The party, struggling desperately in Durban to rally its forces and continue the burning of passes, was bludgeoned and broken by the police. Pirow banned all public gatherings on the Flats and drove hard against the militants. Using administrative procedures under the Urban Areas Act, magistrates declared that any African who held a party card or who worked with the party was 'idle, dissolute or disorderly' and liable to banishment for two years. Gana Makabeni, the new party organizer in Durban, was deported to his home in the Transkei. Abraham Nduweni, leader of an independent ICU branch, who had taken it en bloc into the party, was deported under escort to his village near Standerton. More than 200 communists and militants were banished to their rural homes in the next few months without any semblance of charge or trial. 45 Deprived of its leaders, infiltrated by spies and informers, the Durban branch was forced to instruct its members to comply with the pass and tax laws so as to avoid deportation.46

Critics have said that the campaign was premature; that it should have been preceded by a long, intensive course of mass education in the techniques of passive resistance. 47 Yet Africans had protested and defied the pass laws for some fifteen years. Both the ICU and the ANC put passes at the top of their long list of grievances. It was the futility of verbal protests and appeals to government that justified the campaign. Some way had to be found of stimulating the people to throw off habits of conformity and acquiescence before they had been coerced into accepting passes as an inescapable evil. Only a widespread, violent rejection could stop the rot. The criticism should have been directed at ANC and ICU leaders who betrayed the movement at a crucial stage when a combined effort might have forced the government to retreat.

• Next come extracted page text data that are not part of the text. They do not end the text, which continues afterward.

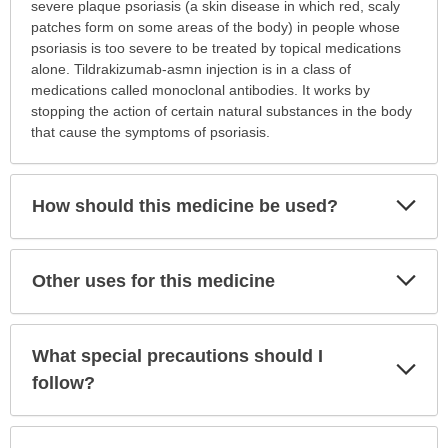
is
severe plaque psoriasis (a skin disease in which red, scaly
this
patches form on some areas of the body) in people whose
medication
psoriasis is too severe to be treated by topical medications
prescribed?
alone. Tildrakizumab-asmn injection is in a class of
has
medications called monoclonal antibodies. It works by
been
stopping the action of certain natural substances in the body
expanded.
that cause the symptoms of psoriasis.
Exp
How should this medicine be used?
Sec
Exp
Other uses for this medicine
Sec
What special precautions should I
Exp
Sec
follow?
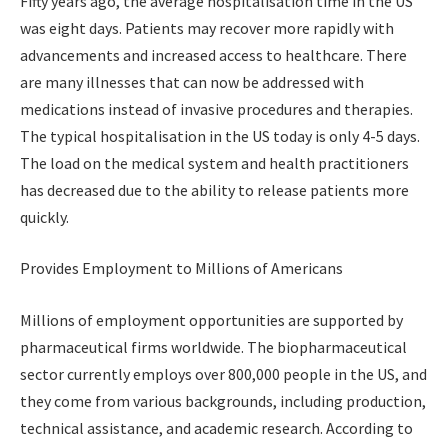
Fifty years ago, the average hospitalisation time in the US
was eight days. Patients may recover more rapidly with
advancements and increased access to healthcare. There
are many illnesses that can now be addressed with
medications instead of invasive procedures and therapies.
The typical hospitalisation in the US today is only 4-5 days.
The load on the medical system and health practitioners
has decreased due to the ability to release patients more
quickly.
Provides Employment to Millions of Americans
Millions of employment opportunities are supported by
pharmaceutical firms worldwide. The biopharmaceutical
sector currently employs over 800,000 people in the US, and
they come from various backgrounds, including production,
technical assistance, and academic research. According to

Both the ANC and the Non European Conference, meeting at Bloemfontein in January 1931, discussed the burning of passes. It was one of the worst steps that could be taken, Seme told the ANC. They could obtain the respect of whites only by acting in a moderate way. The Rev. James Calata, Champion and Thaele urged Congress to rid itself of communists, who spread their doctrines under its auspices. The Non-European Conference appeared to be more militant. Right-wing leaders for the first time contemplated calling on people to destroy the passes. When Abdurahman suggested Dingaan's Day for the event, however, Kadalie objected that this would amount to forming a united front with the communists. Conference finally agreed to ask the government 'respectfully but strongly', to do away with the system, and, if it refused, to set aside a day in 1934 on which passes would be burnt. As though to underline its futility, the conference decided to send another grievance deputation to the British government; and again postponed the formation of a united body to coordinate African, Coloured and Indian political activities.48

The communists remarked derisively that the conference might as well have nominated the year 2034 for all the intention that it had of organising an anti-pass campaign. Dissensions in the ANC were 'symptomatic of its present decay and futility. Seme was expelling his rivals, including Thema, though both were 'good boys of conservative outlook'. Congress ' is now split into at least four sections and will soon come to rival the ICU in the multiplicity of its quarrelling groups, the opportunism of its leaders and its lack of a fighting policy'. 49 Before the year was out, however, communists, too, would suffer from the internal dissension that plagued the liberation movement in all its parts.

*Oxwagon Sentinel, CP. Chapter 20, p.483.